### EXCERPTED TEXT
Filtering from a URL

Use applyAsync() to load an image from a URL and apply filters in one step:

const result = await glFilters()
  .addFilter(brightness({ amount: 0.1 }))
  .addFilter(saturate({ factor: 1.5 }))
  .applyAsync("/photo.jpg");

A standalone loadImage() helper is also exported:

import { loadImage } from "webgl-filters";
const img = await loadImage("/photo.jpg");

Video filtering

Use .compile() to cache shader programs, then .apply() a <video> element. This renders to a canvas at full frame rate with no CPU readback. Video processing is not supported server-side, but you can manually apply filters to video frames if desired.

import { glFilters, brightness, blur } from "webgl-filters";

const filter = glFilters()
  .addFilter(brightness({ amount: 0.1 }))
  .addFilter(blur())
  .compile();

const video = document.getElementById("my-video") as HTMLVideoElement;
const canvas = filter.apply(video); // returns a <canvas> with a rAF loop
document.body.appendChild(canvas);

// Later: stop the loop and release GPU resources
filter.stop();
filter.dispose();

.compile() also speeds up batch image processing by reusing compiled shaders:

const filter = glFilters()
  .addFilter(brightness({ amount: 0.1 }))
  .compile();

const r1 = filter.apply(image1);
const r2 = filter.apply(image2);
filter.dispose();

Providing your own WebGL context

The gl parameter is optional. If omitted, a canvas and context are created automatically. You can still pass one explicitly:

const gl = canvas.getContext("webgl");
const result = glFilters(gl)
  .addFilter(brightness({ amount: 0.1 }))
  .apply(imageData);

For Node.js (headless), install the gl package:

import createGL from "gl";
const gl = createGL(width, height, { preserveDrawingBuffer: true });

Filters

| Filter | Parameters | Description | |--------|-----------|-------------| | alphaUnder({ r, g, b, a? }) | RGBA 0–255 (a defaults to 255) | Composites image over a solid background color | | brightness({ amount }) | amount: float (0 = no change) | Adds to RGB channels | | contrast({ factor }) | factor: float (1.0 = no change) | Scales around midpoint | | saturate({ factor }) | factor: float (1.0 = no change, 0 = grayscale) | Adjusts color saturation | | invert() | — | Inverts RGB channels | | blur({ radius?, strength? }) | radius: px (default 2), strength: 0–1 (default 1) | Gaussian blur — radius sets kernel size, strength blends with original | | threshold({ cutoff? }) | cutoff: 0–1 (default 0.5) | Binary black/white based on luminance | | dilate({ radius? }) | radius: px (default 1) | Morphological dilation — expands bright regions | | erode({ radius? }) | radius: px (default 1) | Morphological erosion — shrinks bright regions | | sharpen() | — | 5×5 sharpening | | convolve({ kernel, divisor?, bias? }) | kernel: 25-element array | Custom 5×5 convolution | | customShader({ source, uniforms? }) | GLSL source + uniforms | User-defined shader |

Custom Shaders

Write GLSL that runs per-pixel. You get these built-in uniforms for free:

• u_texture — input image (sampler2D)

### DATA SHOWN
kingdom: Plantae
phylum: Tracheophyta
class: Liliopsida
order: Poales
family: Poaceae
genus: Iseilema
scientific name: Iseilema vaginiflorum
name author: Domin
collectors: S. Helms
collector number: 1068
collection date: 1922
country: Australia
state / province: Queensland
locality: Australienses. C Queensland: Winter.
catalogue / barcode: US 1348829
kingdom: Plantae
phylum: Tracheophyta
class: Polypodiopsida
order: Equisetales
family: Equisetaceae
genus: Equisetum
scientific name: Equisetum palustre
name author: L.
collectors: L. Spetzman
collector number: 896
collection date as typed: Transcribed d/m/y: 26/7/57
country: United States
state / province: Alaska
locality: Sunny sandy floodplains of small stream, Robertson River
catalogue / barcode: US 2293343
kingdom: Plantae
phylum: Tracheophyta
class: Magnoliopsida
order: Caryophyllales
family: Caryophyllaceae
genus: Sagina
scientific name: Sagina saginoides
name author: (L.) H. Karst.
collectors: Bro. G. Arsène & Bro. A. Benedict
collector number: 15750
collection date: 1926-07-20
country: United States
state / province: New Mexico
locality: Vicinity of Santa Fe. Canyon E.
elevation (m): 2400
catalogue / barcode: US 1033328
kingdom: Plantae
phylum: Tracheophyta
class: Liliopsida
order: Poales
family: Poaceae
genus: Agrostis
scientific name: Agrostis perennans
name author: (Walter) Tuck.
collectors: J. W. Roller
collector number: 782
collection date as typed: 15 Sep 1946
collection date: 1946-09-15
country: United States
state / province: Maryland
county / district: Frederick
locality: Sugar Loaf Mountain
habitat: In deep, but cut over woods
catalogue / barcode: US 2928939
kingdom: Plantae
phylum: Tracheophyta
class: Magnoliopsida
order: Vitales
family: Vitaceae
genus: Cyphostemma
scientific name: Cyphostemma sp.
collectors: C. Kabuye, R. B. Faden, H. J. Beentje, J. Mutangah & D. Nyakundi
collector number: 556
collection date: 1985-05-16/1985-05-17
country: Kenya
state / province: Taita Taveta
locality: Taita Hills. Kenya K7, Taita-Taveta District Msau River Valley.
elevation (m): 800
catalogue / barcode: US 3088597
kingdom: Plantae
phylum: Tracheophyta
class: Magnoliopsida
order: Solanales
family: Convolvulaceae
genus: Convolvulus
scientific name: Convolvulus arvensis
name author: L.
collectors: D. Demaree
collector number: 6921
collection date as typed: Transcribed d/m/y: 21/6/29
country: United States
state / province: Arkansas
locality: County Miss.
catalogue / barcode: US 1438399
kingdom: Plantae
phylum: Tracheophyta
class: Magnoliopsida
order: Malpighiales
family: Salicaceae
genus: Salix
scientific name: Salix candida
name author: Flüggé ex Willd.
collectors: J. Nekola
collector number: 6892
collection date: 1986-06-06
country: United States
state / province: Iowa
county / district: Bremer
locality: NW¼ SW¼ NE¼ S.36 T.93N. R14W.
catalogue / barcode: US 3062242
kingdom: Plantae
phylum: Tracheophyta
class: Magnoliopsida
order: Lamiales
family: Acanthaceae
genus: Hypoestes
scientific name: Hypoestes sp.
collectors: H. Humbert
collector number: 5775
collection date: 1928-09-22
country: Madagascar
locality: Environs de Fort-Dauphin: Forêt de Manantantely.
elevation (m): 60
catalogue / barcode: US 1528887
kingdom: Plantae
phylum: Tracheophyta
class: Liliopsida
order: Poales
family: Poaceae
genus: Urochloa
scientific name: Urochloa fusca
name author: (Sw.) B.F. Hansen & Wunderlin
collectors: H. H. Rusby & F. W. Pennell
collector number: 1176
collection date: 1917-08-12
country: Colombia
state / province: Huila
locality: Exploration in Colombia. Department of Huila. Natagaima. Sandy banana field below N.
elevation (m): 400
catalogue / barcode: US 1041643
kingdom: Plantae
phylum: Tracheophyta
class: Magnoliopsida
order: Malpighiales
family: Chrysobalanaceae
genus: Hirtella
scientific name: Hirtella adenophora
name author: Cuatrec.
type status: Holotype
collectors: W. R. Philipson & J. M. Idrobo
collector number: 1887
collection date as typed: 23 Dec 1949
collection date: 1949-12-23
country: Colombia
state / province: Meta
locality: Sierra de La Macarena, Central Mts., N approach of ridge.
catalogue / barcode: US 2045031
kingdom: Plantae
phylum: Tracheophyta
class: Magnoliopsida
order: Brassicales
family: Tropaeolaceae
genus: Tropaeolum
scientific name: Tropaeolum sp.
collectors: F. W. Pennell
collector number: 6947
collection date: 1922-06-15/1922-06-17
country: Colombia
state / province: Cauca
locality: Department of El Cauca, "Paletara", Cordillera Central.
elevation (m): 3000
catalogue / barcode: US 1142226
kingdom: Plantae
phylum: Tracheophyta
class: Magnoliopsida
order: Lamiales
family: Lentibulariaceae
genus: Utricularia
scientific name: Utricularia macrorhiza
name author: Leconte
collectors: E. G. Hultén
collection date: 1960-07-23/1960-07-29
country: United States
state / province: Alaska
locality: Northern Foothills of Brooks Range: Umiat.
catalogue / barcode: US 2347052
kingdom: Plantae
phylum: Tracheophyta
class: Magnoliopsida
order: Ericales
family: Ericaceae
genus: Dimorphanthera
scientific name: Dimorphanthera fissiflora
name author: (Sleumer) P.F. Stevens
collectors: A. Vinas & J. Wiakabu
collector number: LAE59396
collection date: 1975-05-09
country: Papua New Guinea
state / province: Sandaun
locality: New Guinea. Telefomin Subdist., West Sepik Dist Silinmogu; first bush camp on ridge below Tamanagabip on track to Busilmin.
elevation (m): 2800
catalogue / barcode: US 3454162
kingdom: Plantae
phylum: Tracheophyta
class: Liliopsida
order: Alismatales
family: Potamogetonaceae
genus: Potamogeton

### EXERCISE INSTRUCTIONS
(1) According to the WebGL filters text, which package should be installed for headless Node.js use?
(2) Write out the WebGL filters text from "Use .compile() to" up to and including "frames if desired.", keeping every word unchanged.
The lines have nothing to do with the text.

### ANSWERS BELOW
(1) The gl package.

(2)
Use .compile() to cache shader programs, then .apply() a <video> element. This renders to a canvas at full frame rate with no CPU readback. Video processing is not supported server-side, but you can manually apply filters to video frames if desired.